• GIVEN MATERIAL:
──────────────────────────────
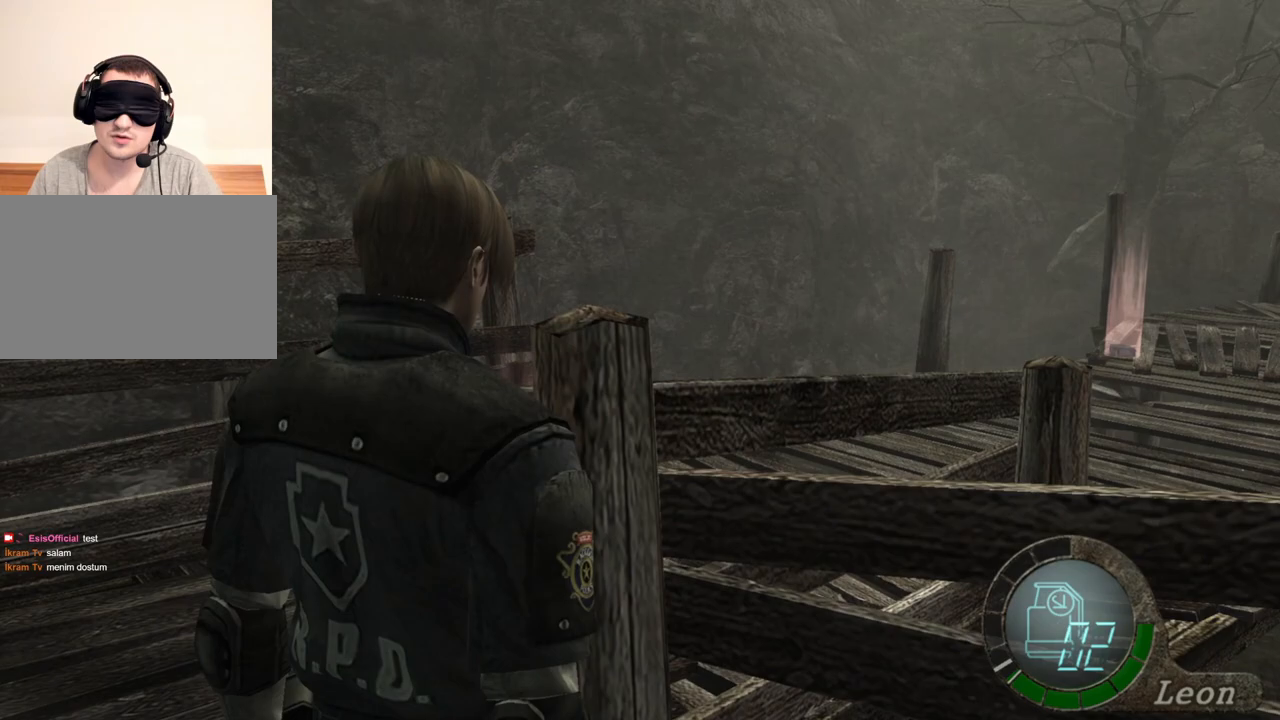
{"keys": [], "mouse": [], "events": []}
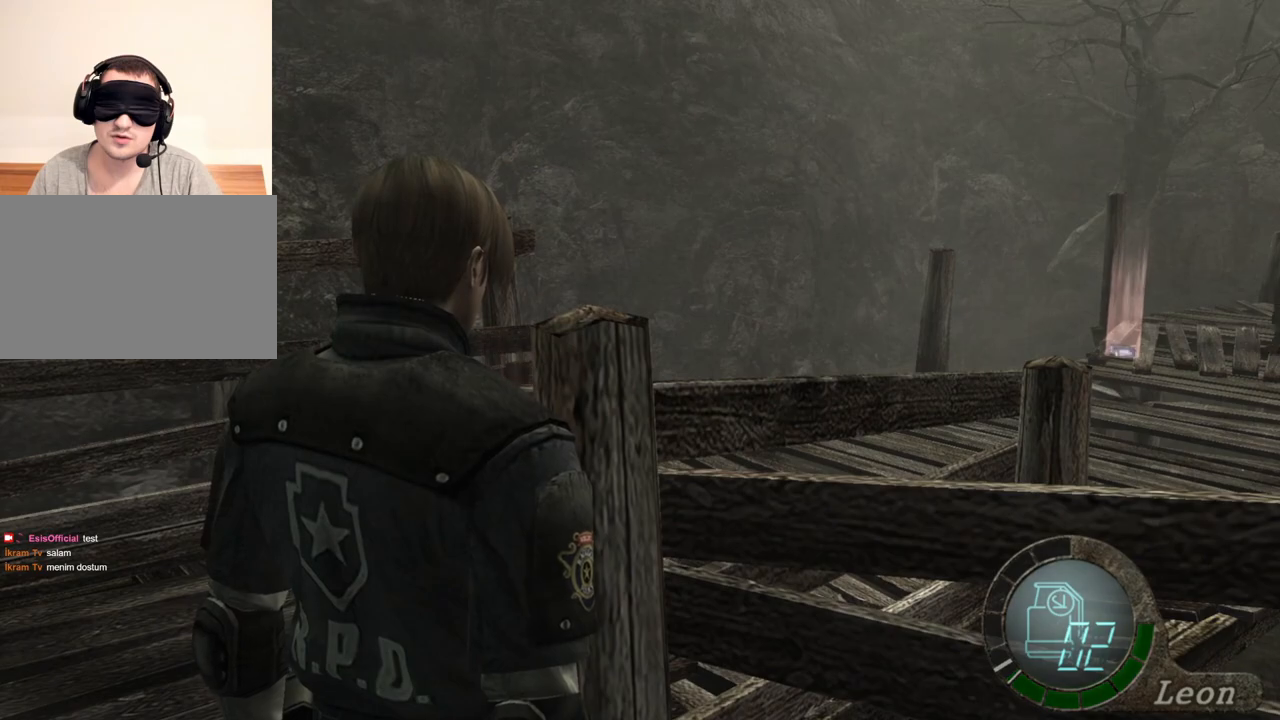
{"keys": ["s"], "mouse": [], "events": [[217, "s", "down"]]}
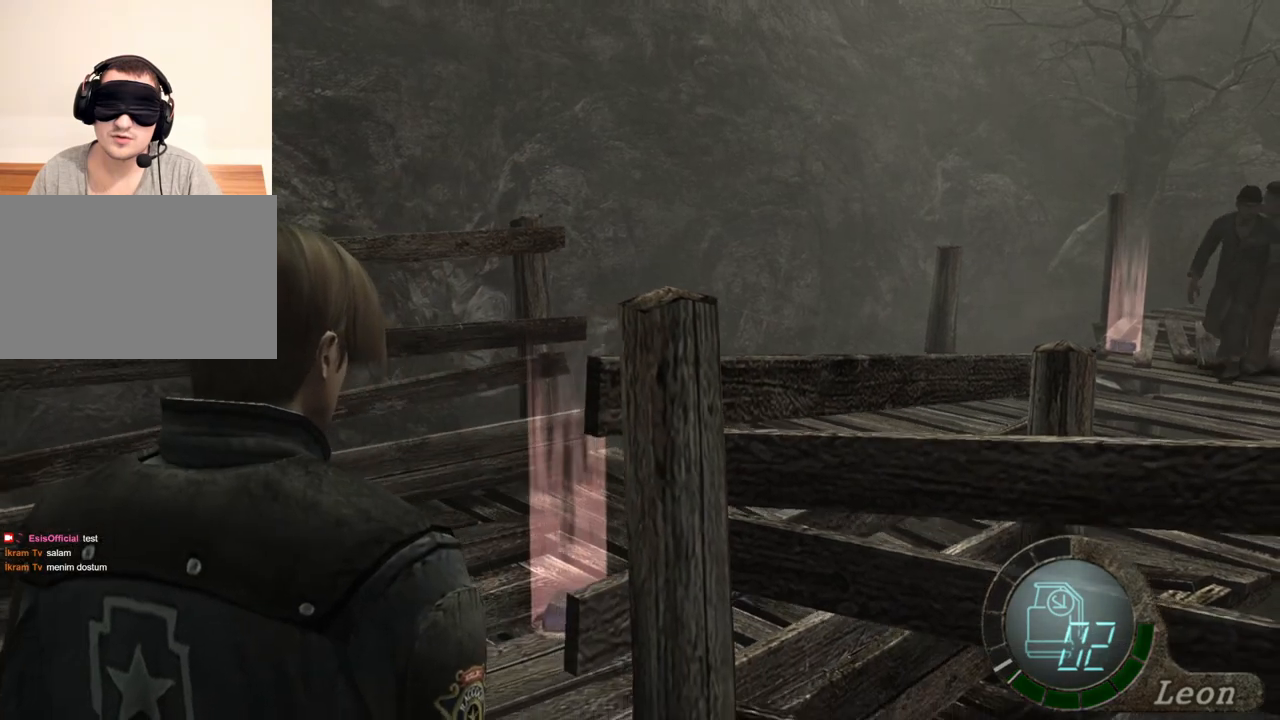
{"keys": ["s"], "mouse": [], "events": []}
──────────────────────────────
• TRY IT: The answer must be the data above, repeated exactly, with no pictures.

• EXPECTED OUTPUT:
{"keys": [], "mouse": [], "events": []}
{"keys": ["s"], "mouse": [], "events": [[217, "s", "down"]]}
{"keys": ["s"], "mouse": [], "events": []}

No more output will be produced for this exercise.